### EXCERPTED PASSAGE
__________________________________________________

A Bipolar Neutro-Spatial Graph Model for Evaluating Sustainable Regeneration Spatial Design Schemes in Historic Urban Areas

Abstract

Urban areas with historical value often face serious challenges of physical decay, social 
decline, and environmental degradation. Sustainable regeneration of these areas requires 
a careful evaluation of design schemes, balancing multiple and sometimes conflicting 
factors such as heritage conservation, green space inclusion, community acceptance, and 
economic feasibility. Traditional evaluation models cannot fully capture the uncertainty, 
contradictions, and ambiguity present in such contexts.

__________________________________________________

### INSTRUCTIONS
**a)** Can you copy the urban regeneration abstract verbatim, from "A Bipolar Neutro-Spatial" up to and including "in such contexts."?
**b)** Which factors does the urban regeneration abstract name as ones that design scheme evaluation must balance?

### INFORMATION SHOWN
__________________________________________________

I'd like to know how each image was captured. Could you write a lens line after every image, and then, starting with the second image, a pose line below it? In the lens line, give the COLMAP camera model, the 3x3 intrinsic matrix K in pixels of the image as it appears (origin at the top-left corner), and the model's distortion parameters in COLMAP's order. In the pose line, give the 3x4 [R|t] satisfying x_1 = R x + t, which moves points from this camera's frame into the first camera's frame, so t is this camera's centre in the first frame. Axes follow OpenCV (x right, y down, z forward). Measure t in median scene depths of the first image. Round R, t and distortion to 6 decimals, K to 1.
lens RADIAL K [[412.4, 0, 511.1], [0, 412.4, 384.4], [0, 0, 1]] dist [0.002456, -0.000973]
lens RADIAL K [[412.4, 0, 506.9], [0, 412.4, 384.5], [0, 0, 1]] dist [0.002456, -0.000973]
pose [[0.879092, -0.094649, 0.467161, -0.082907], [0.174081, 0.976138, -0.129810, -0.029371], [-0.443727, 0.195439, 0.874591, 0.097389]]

__________________________________________________

### ANSWERS BY ITEM
**a)**
A Bipolar Neutro-Spatial Graph Model for Evaluating Sustainable Regeneration Spatial Design Schemes in Historic Urban Areas

Abstract

Urban areas with historical value often face serious challenges of physical decay, social 
decline, and environmental degradation. Sustainable regeneration of these areas requires 
a careful evaluation of design schemes, balancing multiple and sometimes conflicting 
factors such as heritage conservation, green space inclusion, community acceptance, and 
economic feasibility. Traditional evaluation models cannot fully capture the uncertainty, 
contradictions, and ambiguity present in such contexts.

**b)**
- heritage conservation
- green space inclusion
- community acceptance
- economic feasibility